E eu tenho que ser o burro de carga. Já não chega eu ter que pagar tudo? Vou é dormir logo, quando ela chegar estou dormindo , não quero conversa. Amanhã é dia de jogo do Guga, preciso me preparar.
NO COMEÇO ...
O relato acima reflete o quanto os relacionamentos sexual e afetivo podem ser minados com o passar do tempo.
De início, há o apaixonamento. Os sentidos estão à flor da pele, o desejo, não saciado , excita e impulsiona o relacionamento para uma aproximação cada vez maior. É a época da simbiose, do dois em um. Noites insones, ciúmes, insegurança, possessividade, devaneios, medo intenso de perda. Tudo o mais fica em segundo plano.
A idéia de eternidade predomina , os defeitos são negados e tantas vezes interpretados como virtudes. Há uma cegueira seletiva, uma noção de realidade muito pobre. Tudo gira em torno da outra pessoa, que é divinizada: é perfeita, linda, ideal.
Os hormônios estão em sua produção máxima. O sexo clama e reclama, com uma intensidade tão grande que a atual liberação sexual e a facilidade de encontrar parceiros sem comprometimento, são suplantadas pelo propósito de ficarem unidos para sempre.
E decidem casar ou viver juntos.
CASAMOS !
Enfim, sós ! Tudo são flores!
Noites insones sim, mas de puro prazer, de descoberta. Tudo é permitido, os limites não existem, a experimentação atiça a criatividade. A idealização continua, bem como a certeza de que foram feitos um para o outro.
Continuam anti-sociais, se bastam. O trabalho, que recomeça, é um acúmulo de horas de interminável espera pelo lar, doce lar.
E O SEXO, ONDE ESTÁ?
O tempo vai passando , e o tempo tem um preço : a realidade começa a se impor. O cansaço e a saciedade fazem com que as relações sexuais se tornem a mais espaçadas. Os desafios profissionais ocupam e preocupam. A crise financeira ocupa o seu espaço, as incertezas do futuro se insinuam, corroendo as energias, que não são mais canalizadas predominantemente para o sexo.
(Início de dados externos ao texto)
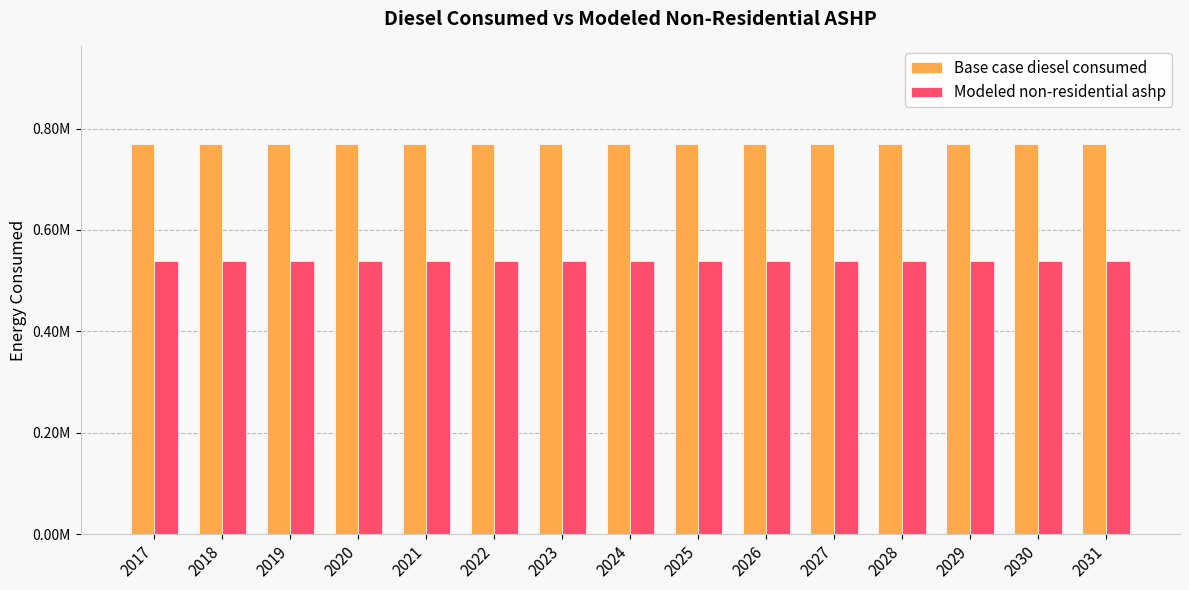

What is the sum of the Base case diesel consumed values at 2021 and 2017?

1541124.8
As diferenças individuais começam a aparecer e pesar. Os amigos, antes relegados , voltam ao convívio. As distrações, os interesses, não são mais comuns.
A DECADÊNCIA
Começam a aparecer os defeitos. Os sentimentos reprimidos de infância dão um cunho repetitivo ao que ,antes, era pura novidade. Ou seja, ele e ela não são mais ele e ela, são a transferência e projeção das figuras do passado, que ressurgem das cinzas do inconsciente e novamente deformam a realidade.
A vida sexual declina, em intensidade e qualidade. Como se vai desejar uma pessoa que é a versão projetada de pai e mãe?
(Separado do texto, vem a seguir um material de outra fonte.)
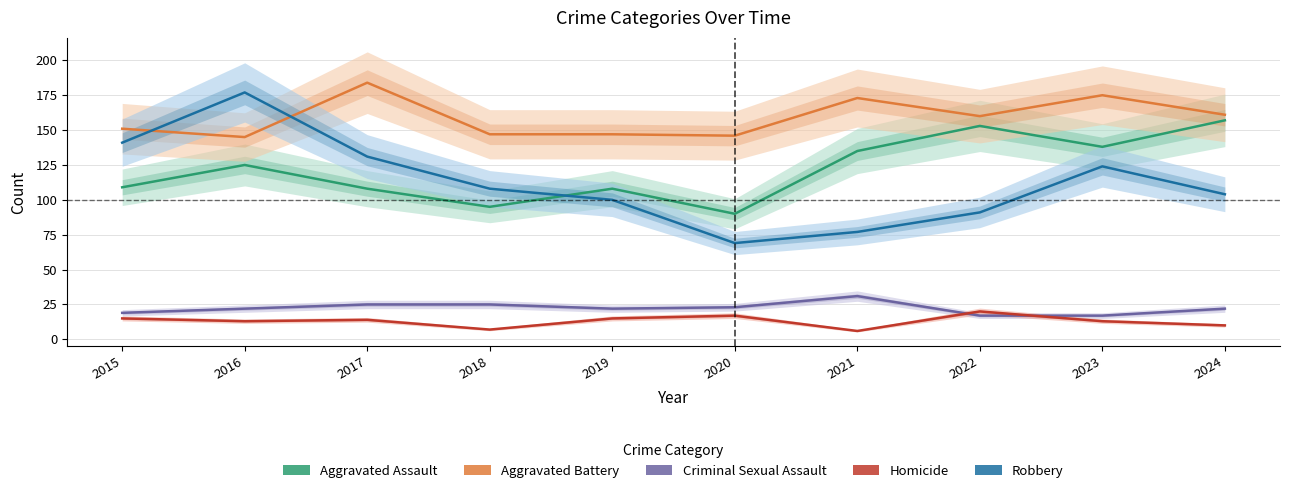

Which has a higher value, 2021 or 2017?

2021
As brigas se acentuam. Os filhos chegam. O casal não existe mais, existe uma família. O diálogo é substituído por conversas superficiais, ou longos silêncios . A sobrevivência imediata, os problemas financeiros, são os temas predominantes, sob formas variadas, inclusive brigas e insultos. O sexo, quando acontece, dá um alívio à relação, mas logo a rotina se instala. Outras vezes, ocorre por dever ou culpa por não cumprir esse dever.
PARAR PARA PENSAR
Esta é a fase crucial, que irá definir o que acontecerá depois.
Se esses dois têm a sorte de repensar o relacionamento, neste momento as feridas e mágoas não são ainda muito profundas. Mas dificilmente eles o farão sozinhos .
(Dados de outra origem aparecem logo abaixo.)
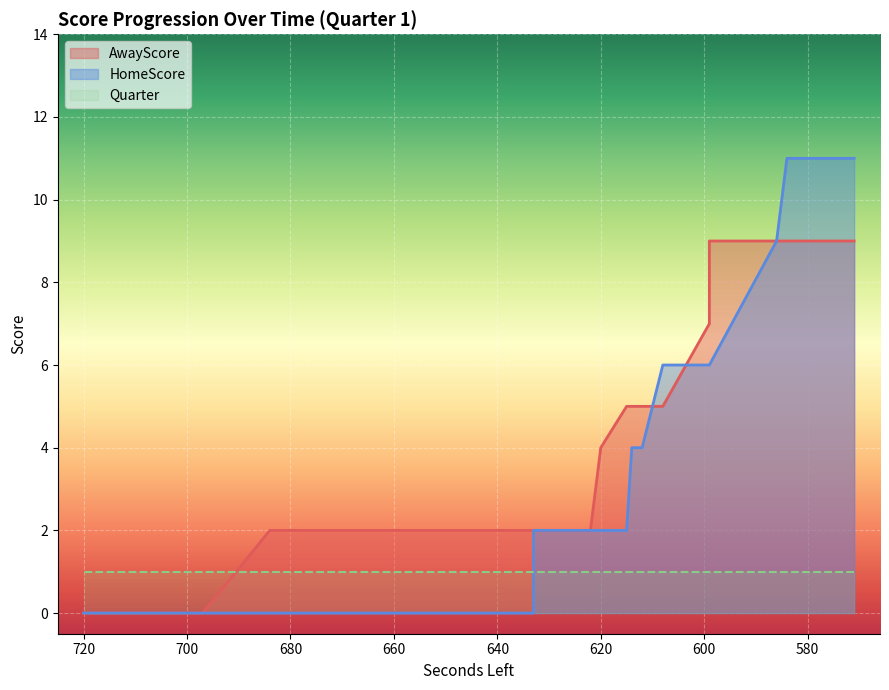

Which category has the lowest value in the AwayScore series?

720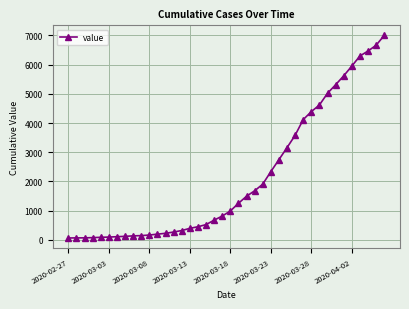

Is this an area chart (filled region under the line)?

No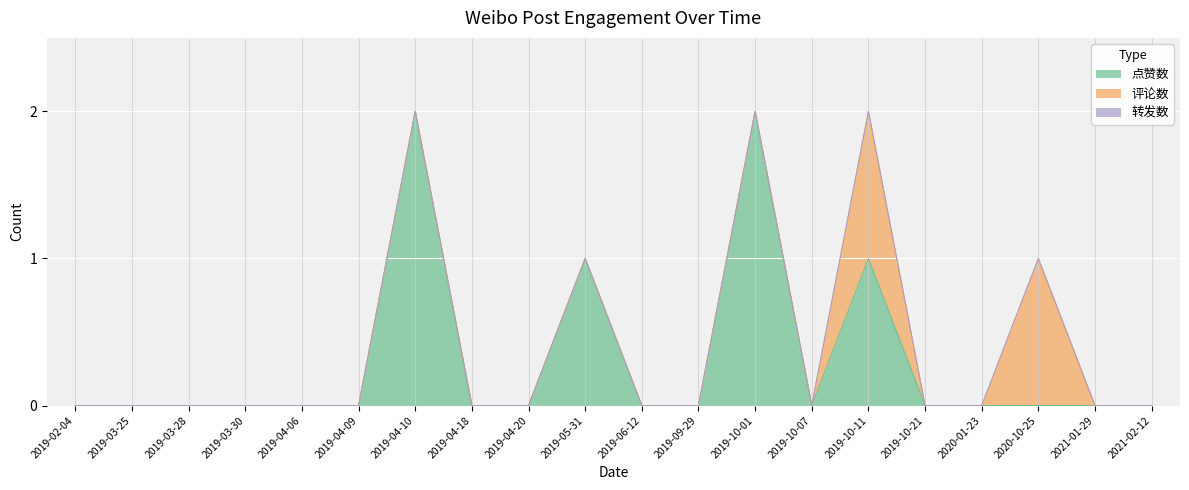

The 评论数 series shows 0 at 2019-10-07. True or false?

True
A figura profissional do Psicoterapeuta é fundamental para levar essas pessoas, que se distanciaram, ao reencontro. Para limpar o entulho que ressurgiu do passado. Para promover um relacionamento como nunca existiu, sem as distorções de antes.
Não irá levá-los ao paraíso, mas a uma realidade onde as limitações não sejam vistas ou usadas como impedimento. Onde os sentimentos sejam expressos sem medo ou vergonha.
Onde o casal tenha o seu espaço e consiga usá-lo sem culpa, apesar das responsabilidades familiares que se aumentam.
Onde o sexo ocupe o seu lugar, como uma parte importante na vida do ser humano e que precisa ser compartilhada com prazer , enquanto essa vida existir.